┌──

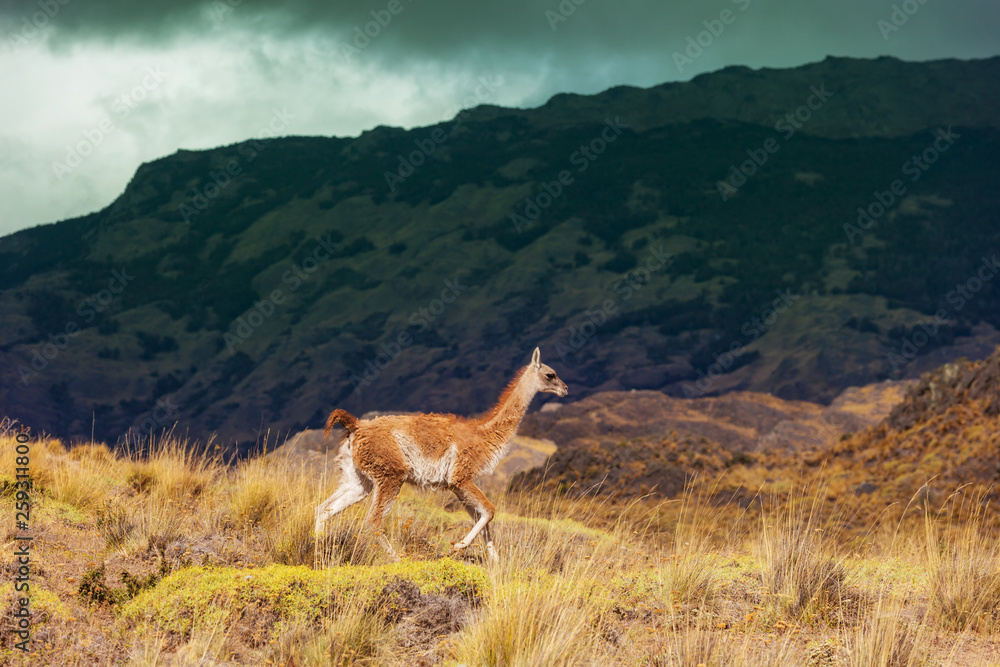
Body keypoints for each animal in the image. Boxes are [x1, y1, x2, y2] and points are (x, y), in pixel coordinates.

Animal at [314, 347, 568, 561]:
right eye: (550, 374)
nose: (565, 389)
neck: (484, 433)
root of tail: (357, 426)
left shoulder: (456, 485)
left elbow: (481, 517)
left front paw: (495, 562)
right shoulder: (461, 477)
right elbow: (489, 510)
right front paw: (460, 546)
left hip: (358, 479)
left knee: (322, 510)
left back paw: (318, 551)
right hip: (390, 474)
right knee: (372, 522)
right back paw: (397, 559)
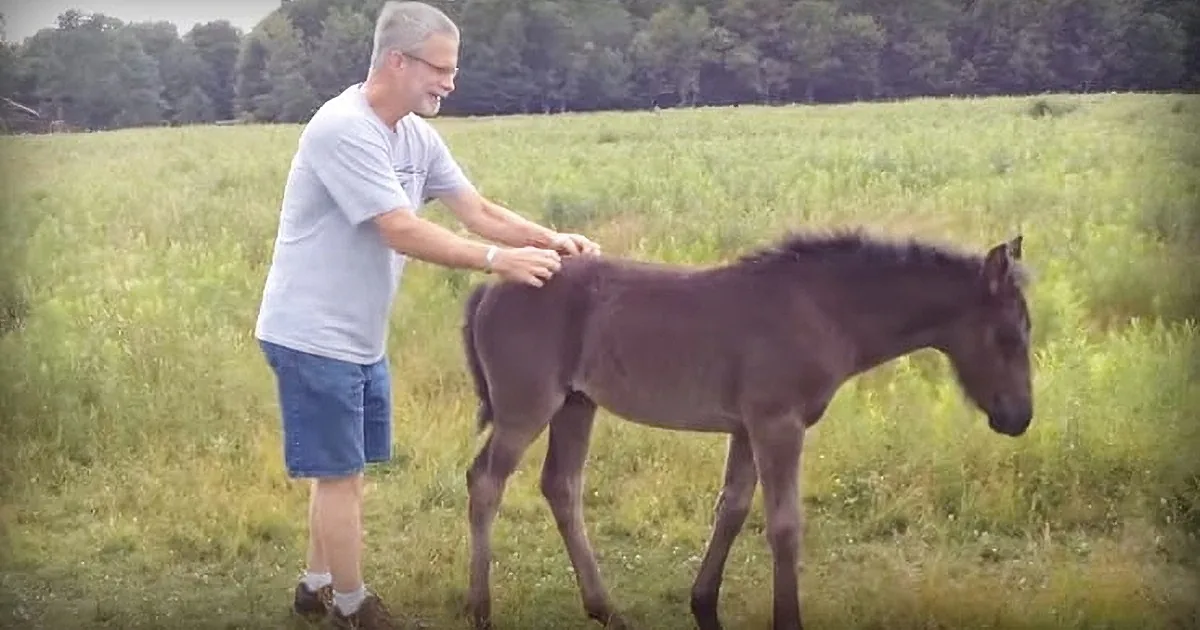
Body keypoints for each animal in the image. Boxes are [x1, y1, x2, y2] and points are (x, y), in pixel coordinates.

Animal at [459, 228, 1034, 630]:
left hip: (577, 406)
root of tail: (491, 287)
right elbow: (784, 526)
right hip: (526, 407)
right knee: (485, 481)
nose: (1019, 418)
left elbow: (732, 508)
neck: (821, 310)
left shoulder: (744, 428)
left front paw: (703, 605)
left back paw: (606, 609)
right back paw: (481, 608)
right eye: (1008, 336)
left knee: (562, 486)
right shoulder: (777, 423)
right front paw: (788, 619)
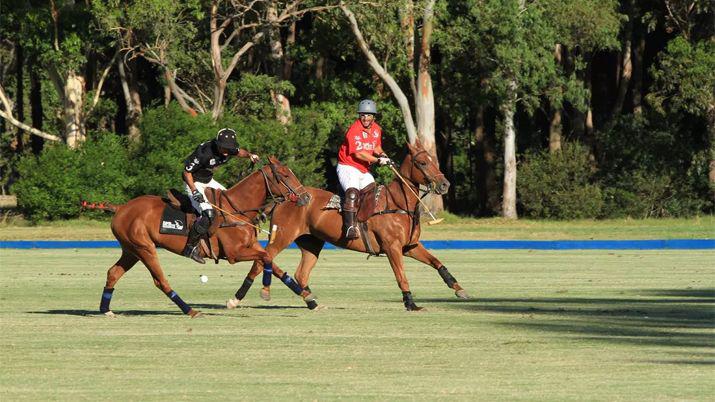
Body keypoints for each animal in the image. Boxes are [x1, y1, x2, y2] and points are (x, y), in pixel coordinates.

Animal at [97, 157, 313, 318]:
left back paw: (106, 310)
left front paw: (308, 298)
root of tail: (121, 208)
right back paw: (190, 310)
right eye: (285, 175)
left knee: (113, 273)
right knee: (160, 281)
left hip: (131, 250)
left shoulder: (252, 247)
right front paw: (265, 292)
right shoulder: (234, 254)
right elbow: (267, 258)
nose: (306, 197)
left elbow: (273, 266)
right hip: (144, 248)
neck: (237, 208)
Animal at [226, 140, 470, 311]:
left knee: (300, 274)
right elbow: (401, 275)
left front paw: (460, 290)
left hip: (311, 242)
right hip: (283, 237)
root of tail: (285, 199)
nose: (445, 184)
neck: (399, 204)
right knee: (261, 261)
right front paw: (411, 303)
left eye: (433, 160)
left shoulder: (410, 246)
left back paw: (311, 300)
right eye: (422, 162)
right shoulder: (392, 247)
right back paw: (237, 299)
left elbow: (437, 262)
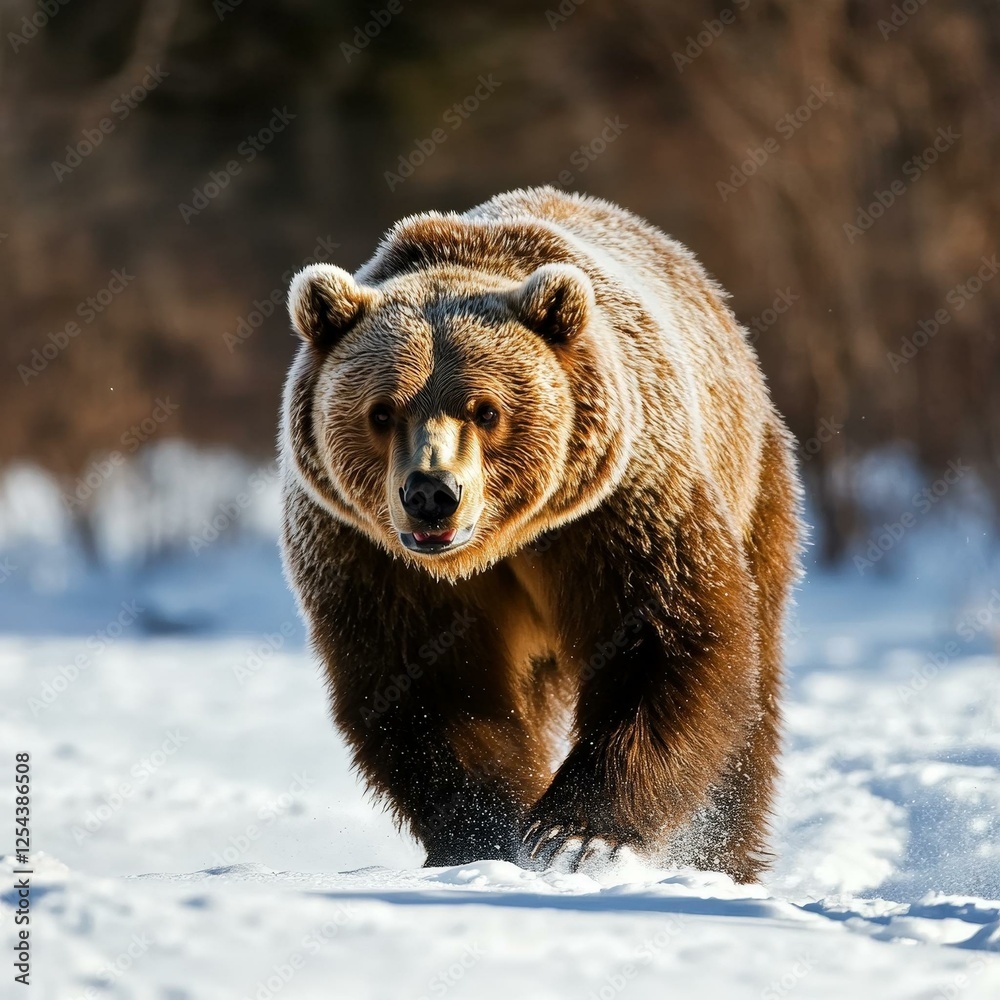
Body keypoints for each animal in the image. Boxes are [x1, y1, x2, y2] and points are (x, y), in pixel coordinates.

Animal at [279, 186, 802, 882]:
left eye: (486, 409)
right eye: (382, 411)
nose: (431, 494)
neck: (498, 546)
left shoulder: (618, 511)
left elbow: (664, 639)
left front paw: (575, 837)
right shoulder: (370, 556)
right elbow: (431, 685)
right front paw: (485, 831)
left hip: (753, 481)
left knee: (753, 690)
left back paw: (726, 857)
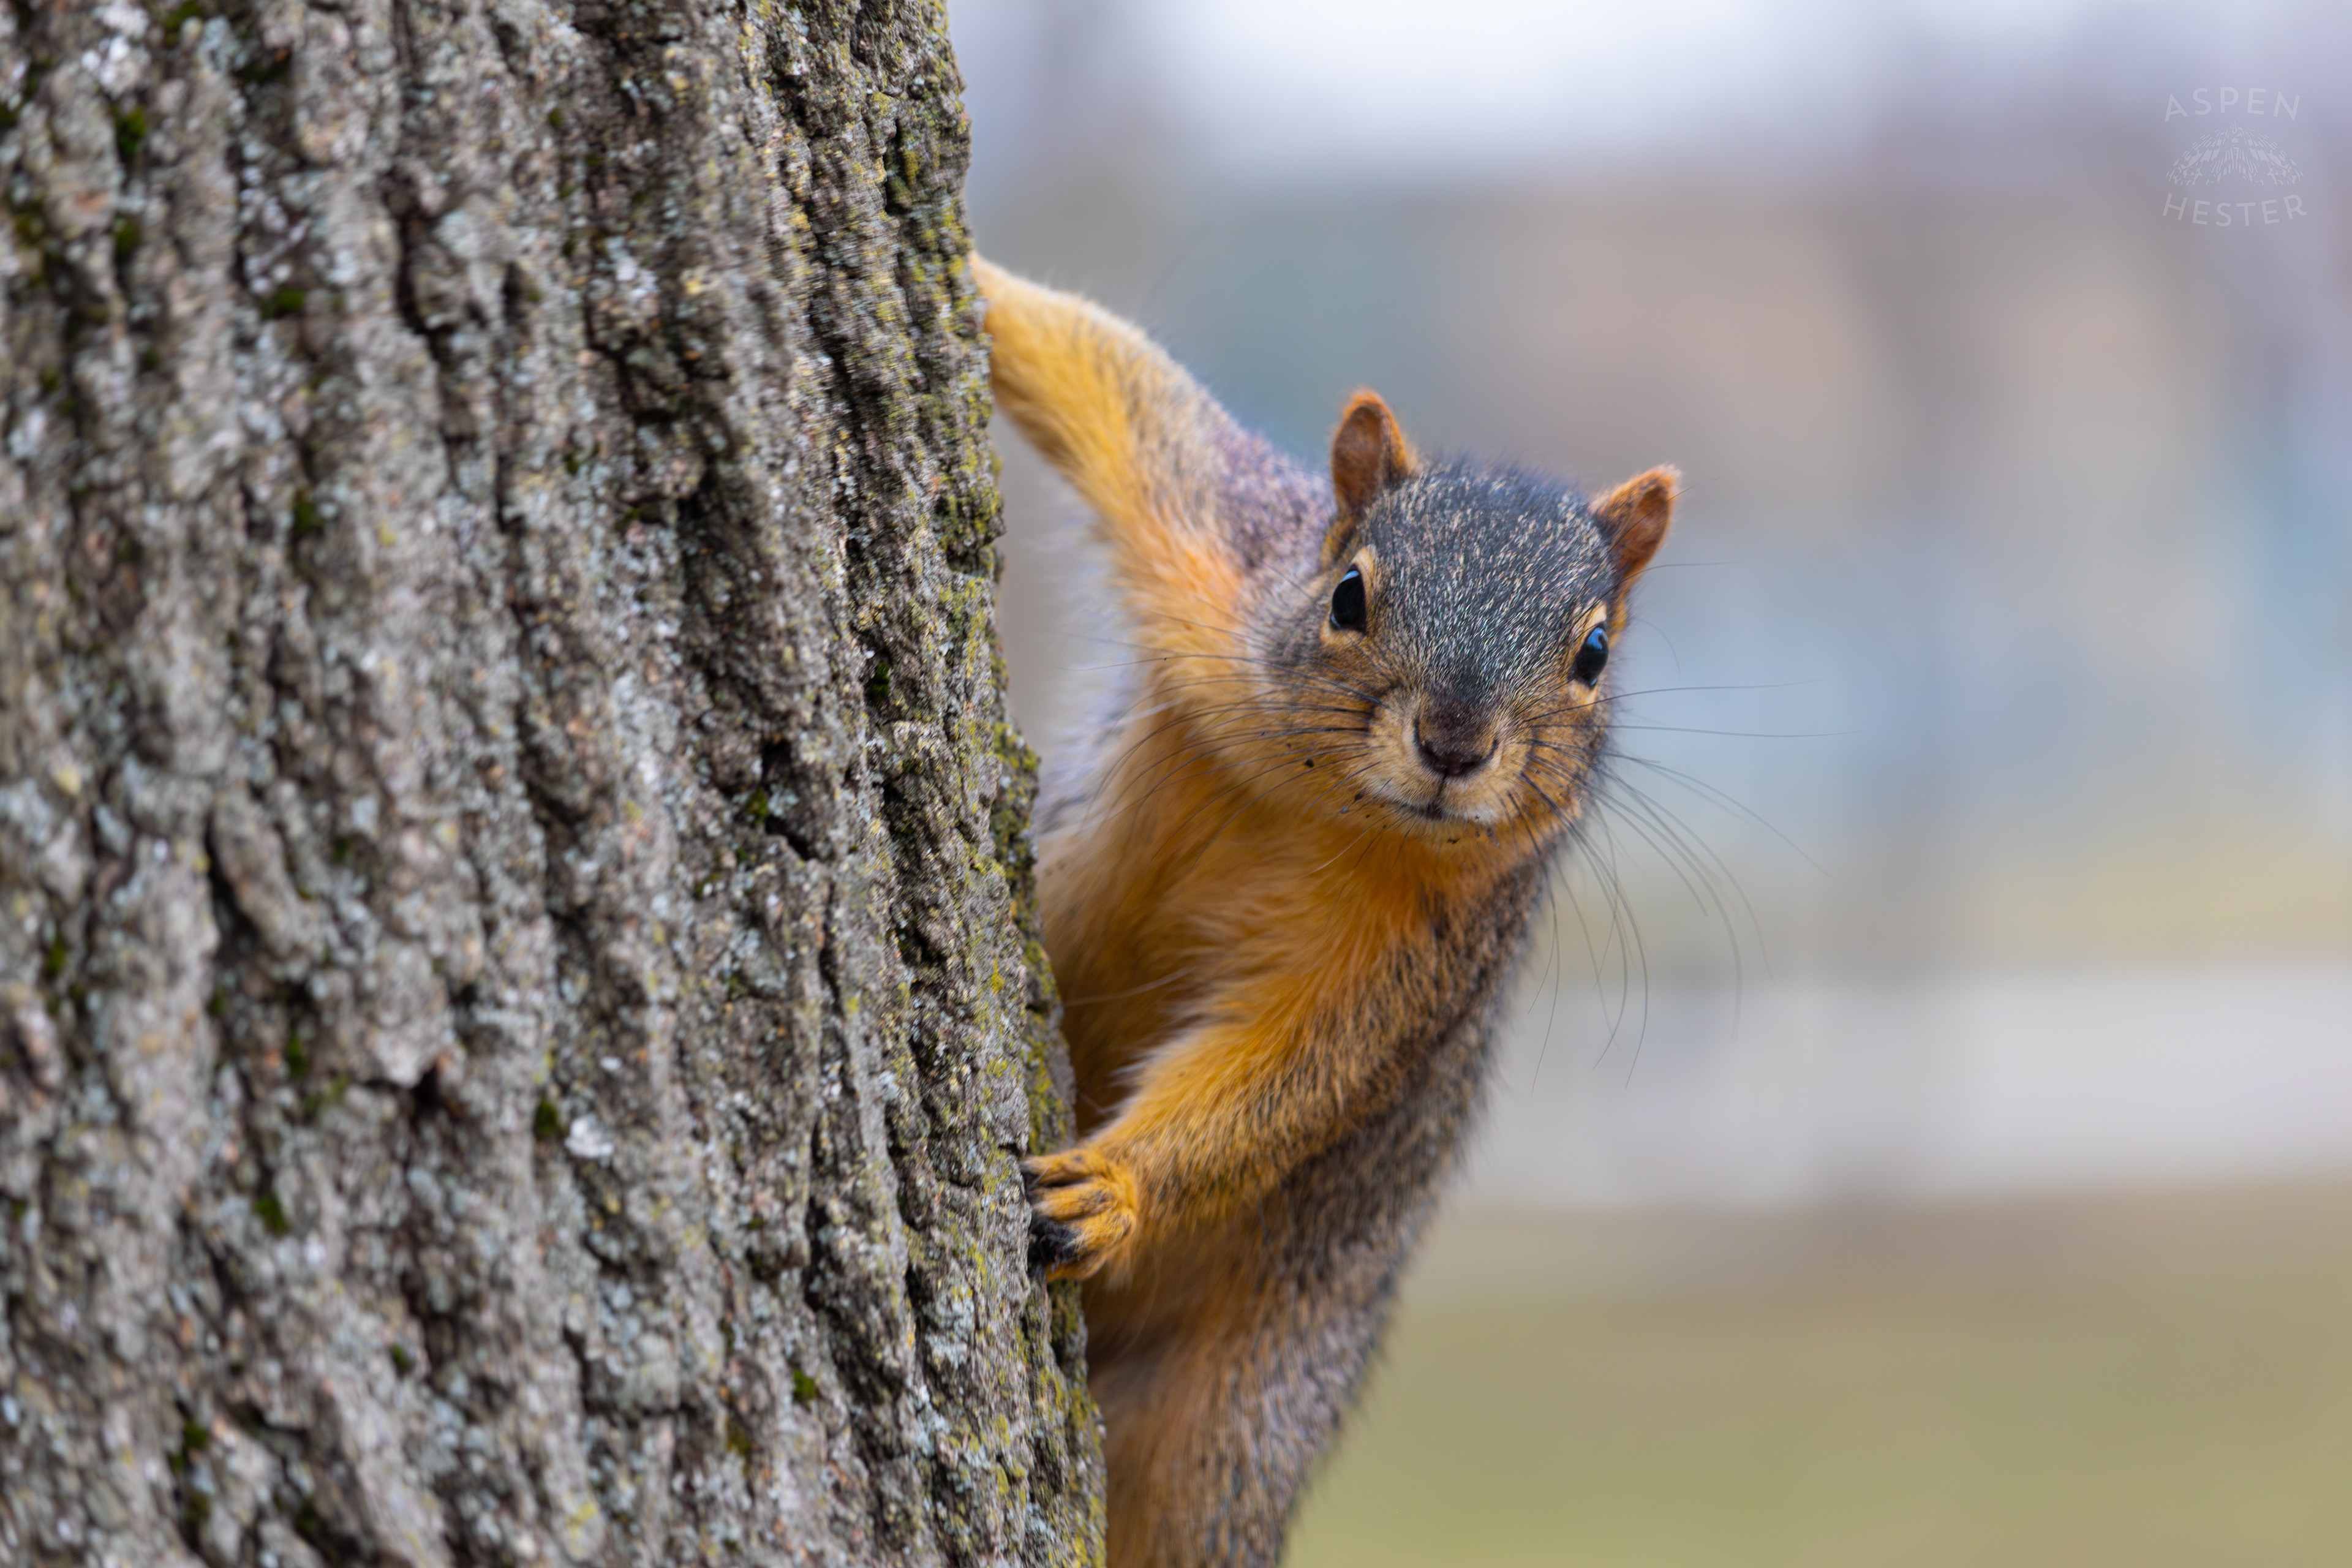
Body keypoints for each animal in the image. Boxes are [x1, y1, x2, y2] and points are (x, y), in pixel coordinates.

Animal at [972, 255, 1676, 1567]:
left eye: (1596, 654)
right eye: (1349, 593)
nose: (1454, 743)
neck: (1321, 802)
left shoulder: (1429, 953)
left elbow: (1291, 1072)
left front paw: (1116, 1190)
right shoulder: (1217, 546)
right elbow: (1114, 386)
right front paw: (976, 279)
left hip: (1231, 1428)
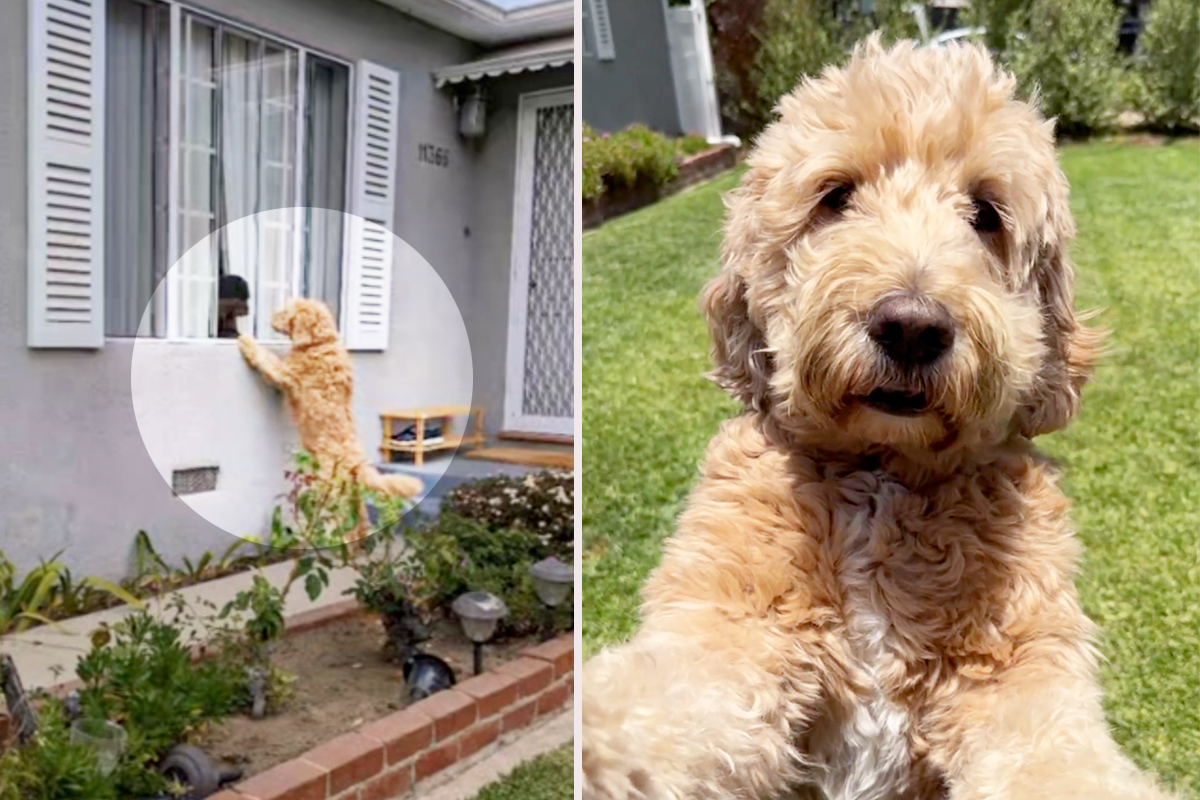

└──

§ **WHAT YOU SHOULD DO**
Return all material verbatim, pictures omitted.

§ **SOLUTION TO THIS EXERCISE**
Body keypoints for each animal in the image. Boxes are [x1, y1, x2, y2] and points are (x, y), in pixel coordinates.

Animal at [314, 347, 568, 561]:
right eye: (550, 374)
nose: (565, 389)
neck: (484, 433)
root of tail: (357, 426)
left shoulder: (456, 485)
left elbow: (481, 517)
left front paw: (495, 562)
right shoulder: (461, 477)
right elbow: (489, 510)
right front paw: (460, 546)
left hip: (358, 479)
left knee: (322, 510)
left back paw: (318, 551)
right hip: (390, 474)
right knee: (372, 522)
right back paw: (397, 559)
Body keypoints for each animal in the image. Boxes are [x1, y1, x2, y2] and points are (x, y), in pixel coordinates.

Animal at [459, 228, 1034, 630]:
left hip: (577, 406)
root of tail: (491, 287)
right elbow: (784, 526)
right hip: (526, 407)
right knee: (485, 481)
nose: (1019, 418)
left elbow: (732, 508)
neck: (821, 310)
left shoulder: (744, 428)
left front paw: (703, 605)
left back paw: (606, 609)
right back paw: (481, 608)
right eye: (1008, 336)
left knee: (562, 486)
right shoulder: (777, 423)
right front paw: (788, 619)
Body keypoints for each animal in the image. Boxes are [x1, y1, x2, y2] and points are (x, y), in pixel coordinates.

Animal at [97, 157, 313, 318]:
left back paw: (106, 310)
left front paw: (308, 298)
root of tail: (121, 208)
right back paw: (190, 310)
right eye: (285, 175)
left knee: (113, 273)
right knee: (160, 281)
left hip: (131, 250)
left shoulder: (252, 247)
right front paw: (265, 292)
right shoulder: (234, 254)
right elbow: (267, 258)
nose: (306, 197)
left elbow: (273, 266)
right hip: (144, 248)
neck: (237, 208)
Animal at [226, 140, 470, 311]:
left knee: (300, 274)
right elbow: (401, 275)
left front paw: (460, 290)
left hip: (311, 242)
right hip: (283, 237)
root of tail: (285, 199)
nose: (445, 184)
neck: (399, 204)
right knee: (261, 261)
right front paw: (411, 303)
left eye: (433, 160)
left shoulder: (410, 246)
left back paw: (311, 300)
right eye: (422, 162)
right shoulder: (392, 247)
right back paw: (237, 299)
left elbow: (437, 262)
Body keypoints for each animal in the image. Boxes are [x1, y1, x2, y2] and points are (x, y), in pixel coordinates.

Animal at [279, 186, 802, 882]:
left eye: (486, 409)
right eye: (382, 411)
nose: (431, 494)
neck: (498, 546)
left shoulder: (618, 511)
left elbow: (664, 639)
left front paw: (575, 837)
right shoulder: (370, 556)
right elbow: (431, 685)
right front paw: (485, 831)
left hip: (753, 481)
left knee: (753, 690)
left back paw: (726, 857)
Body keypoints for each animal in the image. Boxes are [x1, y1, x2, y2] and points are (x, y), in pixel coordinates.

Animal at [972, 255, 1676, 1567]:
left eye: (1596, 654)
right eye: (1349, 593)
nose: (1454, 743)
neck: (1321, 802)
left shoulder: (1429, 953)
left elbow: (1291, 1072)
left front paw: (1116, 1190)
right shoulder: (1217, 546)
right elbow: (1114, 386)
right front paw: (976, 279)
left hip: (1231, 1428)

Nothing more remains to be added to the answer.